Taking a modern Chinese-made inverter apart is not a project for the faint of heart or those with fumble fingers. I made the necessary changes which were needed in order to make the device usable.
Still no dice! My new batteries were discharged and the food in my fridge began to warm up and become potentially toxic. Why does this sort of situation always happen during a period when the afternoon temps are near one hundred F.?
I got out my trusty multi-meter and soon found that my solar panels, in service for several years, weren’t putting out the current that they should.
Time for some consulting! I called my poet-scholar friend Michael, who has been dealing with such solar power issues for over twenty years. He lives five miles north of me, a neighbor by country standards. He had some suggestions, all of which I tried, but to no avail. Finally he said:
“I’ll tell you what, Larry! I’ll come over tomorrow morning before it gets hot out, and I’ll bring my measurement equipment. Your multi-meter might be wonky!”

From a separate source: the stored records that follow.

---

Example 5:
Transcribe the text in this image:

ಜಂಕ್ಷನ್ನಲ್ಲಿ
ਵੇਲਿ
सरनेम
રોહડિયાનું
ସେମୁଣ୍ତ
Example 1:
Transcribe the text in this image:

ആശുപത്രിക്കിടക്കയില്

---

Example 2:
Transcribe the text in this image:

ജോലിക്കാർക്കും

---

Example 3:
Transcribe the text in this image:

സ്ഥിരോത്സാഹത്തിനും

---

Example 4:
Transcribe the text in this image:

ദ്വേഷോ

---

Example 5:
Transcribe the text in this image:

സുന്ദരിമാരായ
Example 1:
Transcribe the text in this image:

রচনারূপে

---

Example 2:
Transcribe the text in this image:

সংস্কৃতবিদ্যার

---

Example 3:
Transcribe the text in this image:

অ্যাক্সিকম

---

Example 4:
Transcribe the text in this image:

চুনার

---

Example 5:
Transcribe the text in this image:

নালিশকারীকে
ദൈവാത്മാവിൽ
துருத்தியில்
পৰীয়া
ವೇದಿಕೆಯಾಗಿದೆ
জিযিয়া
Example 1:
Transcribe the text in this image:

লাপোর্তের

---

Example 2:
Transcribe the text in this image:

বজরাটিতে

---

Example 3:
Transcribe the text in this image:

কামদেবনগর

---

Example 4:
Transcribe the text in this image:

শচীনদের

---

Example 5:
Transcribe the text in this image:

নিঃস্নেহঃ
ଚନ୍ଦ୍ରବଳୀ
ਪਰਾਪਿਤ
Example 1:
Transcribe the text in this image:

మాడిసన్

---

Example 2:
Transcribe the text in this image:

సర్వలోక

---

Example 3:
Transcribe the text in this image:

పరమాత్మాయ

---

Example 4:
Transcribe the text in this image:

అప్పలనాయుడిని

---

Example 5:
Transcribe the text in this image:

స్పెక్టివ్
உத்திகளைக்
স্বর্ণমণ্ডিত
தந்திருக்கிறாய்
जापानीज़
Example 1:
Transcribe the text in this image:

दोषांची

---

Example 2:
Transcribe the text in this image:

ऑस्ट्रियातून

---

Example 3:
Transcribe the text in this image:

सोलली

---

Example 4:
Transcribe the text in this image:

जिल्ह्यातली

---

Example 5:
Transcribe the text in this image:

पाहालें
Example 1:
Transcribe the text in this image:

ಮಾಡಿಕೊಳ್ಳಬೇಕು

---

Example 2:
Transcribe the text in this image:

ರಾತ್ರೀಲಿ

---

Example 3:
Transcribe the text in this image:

The next morning I was pondering the situation. Michael was on his way to my place, but then a familiar black pickup came down my lane. Mark is a neighbor for whom I’ve been working, off and on.
“Hi, Larry! I thought that maybe this little generator might be useful while you figure out what’s wrong with your system. At least you can top off your batteries with it and this battery charger and have a bit of power for a while. You can drop off the generator at my place later this afternoon.”
I was grateful. Now there is a neighbor for whom I will do favors in the future!
Soon after that Michael showed up with his dog Sailor. Mark took off and Michael and I began a prolonged trouble-shooting session. We drove over to his place and hooked my charge-controller to some of his panels.
The upshot was that my charge controller seems not to be working correctly, and my panels aren’t working well either. Now I suspect that an errant and malign lightning strike might have fried some of the sensitive electronics.
Oh, well, worse things have happened to people! I’m profoundly grateful to Mark and Michael for freely giving help to me while I deal with the situation!
It might seem like a royal pain in the butt to you, but I’m willing to put up with such episodes in order to enjoy future calm periods of bright sunlight transformed into usable electricity.